> Passage provided:
0
votes

I'll give a small premise of what I'm trying to do. I have a game concept in mind which requires multiple players sitting around a table somewhat like poker.

The normal interaction between different players is easy to handle via socket.io in conjunction with node js.

What I'm having a hard time figuring out is; I have a cron job which is running in another process which gets new information every minute which then needs to be sent to each of those players. Since this is a different process I'm not sure how I send certain clients this information.

socket.io does have information for this and I'm quoting it below:

In some cases, you might want to emit events to sockets in Socket.IO namespaces / rooms from outside the context of your Socket.IO processes. There’s several ways to tackle this problem, like implementing your own channel to send messages into the process. To facilitate this use case, we created two modules: socket.io-redis socket.io-emitter

From what I understand I need these two modules to do what I mentioned earlier. What I do not understand however is why is redis in the equation when I just need to send some messages.

Is it used to just store the messages temporarily?

Any help will be appreciated.

4

4 Answers

1
votes

There are several ways to achieve this if you just need to emit after an external event. It depend on what you're using for getting those new data to send :

/*    if the other process is an http post incoming you can use for example
 express and use your io object in a custom middleware : */

//pass the io in the req object
app.use( '/incoming', (req, res, next) => {
      req.io = io;
})  

//then you can do : 

app.post('/incoming', (req, res, next) => {
   req.io.emit('incoming', req.body);
   res.send('data received from http post request then send in the socket');
})

//if you fetch data every minute, why don't you just emit after your job : 

var job = sheduledJob('* */1 * * * *', io => {
    axios.get('/myApi/someRessource').then(data => io.emit('newData', data.data));
})
0
votes

Well in the case of socket.io providing those, I read into that you actually need both. However this shouldn't necessarily be what you want. But yes, redis is probably just used to store data temporarily, where it also does a really good job, by being close to what a message queue does.

Your cron now wouldn't need a message queue or similar behaviour.

My suggestion though would be to run the cron with some node package from within your process as a child_process hook onto it's readable stream and then push directly to your sockets.

0
votes

If the cron job process is also a nodejs process, you can exchange data through redis.io pub-sub client mechanism.

Let me know what is your cron job process in and in case further help required in pub-sub mechanism..

redis is one of the memory stores used by socket.io(in case you configure)

-1
votes

You must employ redis only if you have multi-server configuration (cluster) to establish a connection and room/namespace sync between those node.js instances. It has nothing to do with storing data in this case, it works as a pub/sub machine.

> Data to examine:
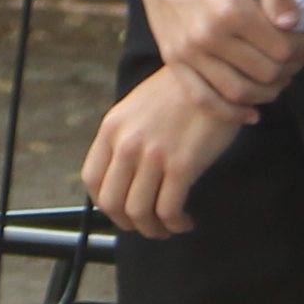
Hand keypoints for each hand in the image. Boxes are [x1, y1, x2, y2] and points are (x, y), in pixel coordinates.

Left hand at [83, 63, 249, 238]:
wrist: (211, 74)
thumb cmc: (177, 93)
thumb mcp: (136, 109)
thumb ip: (124, 138)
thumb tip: (121, 177)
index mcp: (112, 128)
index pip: (92, 180)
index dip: (106, 204)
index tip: (122, 211)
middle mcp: (127, 142)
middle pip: (112, 203)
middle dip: (128, 223)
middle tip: (147, 226)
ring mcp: (153, 154)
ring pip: (140, 213)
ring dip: (153, 229)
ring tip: (169, 227)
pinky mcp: (182, 164)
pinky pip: (169, 211)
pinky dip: (175, 224)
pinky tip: (185, 220)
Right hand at [116, 0, 303, 106]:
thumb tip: (293, 24)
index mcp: (232, 8)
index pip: (284, 48)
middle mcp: (209, 35)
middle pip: (266, 73)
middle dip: (291, 68)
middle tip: (297, 55)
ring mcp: (189, 51)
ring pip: (240, 92)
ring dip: (268, 92)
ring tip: (279, 75)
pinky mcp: (174, 60)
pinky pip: (205, 99)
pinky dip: (231, 113)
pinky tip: (252, 112)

> Required work: Reproduce the portion of the socket.io thread starting with "Well in the" and going on through "case you configure)". Work from the socket.io thread alone.

> The answer:
Well in the case of socket.io providing those, I read into that you actually need both. However this shouldn't necessarily be what you want. But yes, redis is probably just used to store data temporarily, where it also does a really good job, by being close to what a message queue does.

Your cron now wouldn't need a message queue or similar behaviour.

My suggestion though would be to run the cron with some node package from within your process as a child_process hook onto it's readable stream and then push directly to your sockets.

0
votes

If the cron job process is also a nodejs process, you can exchange data through redis.io pub-sub client mechanism.

Let me know what is your cron job process in and in case further help required in pub-sub mechanism..

redis is one of the memory stores used by socket.io(in case you configure)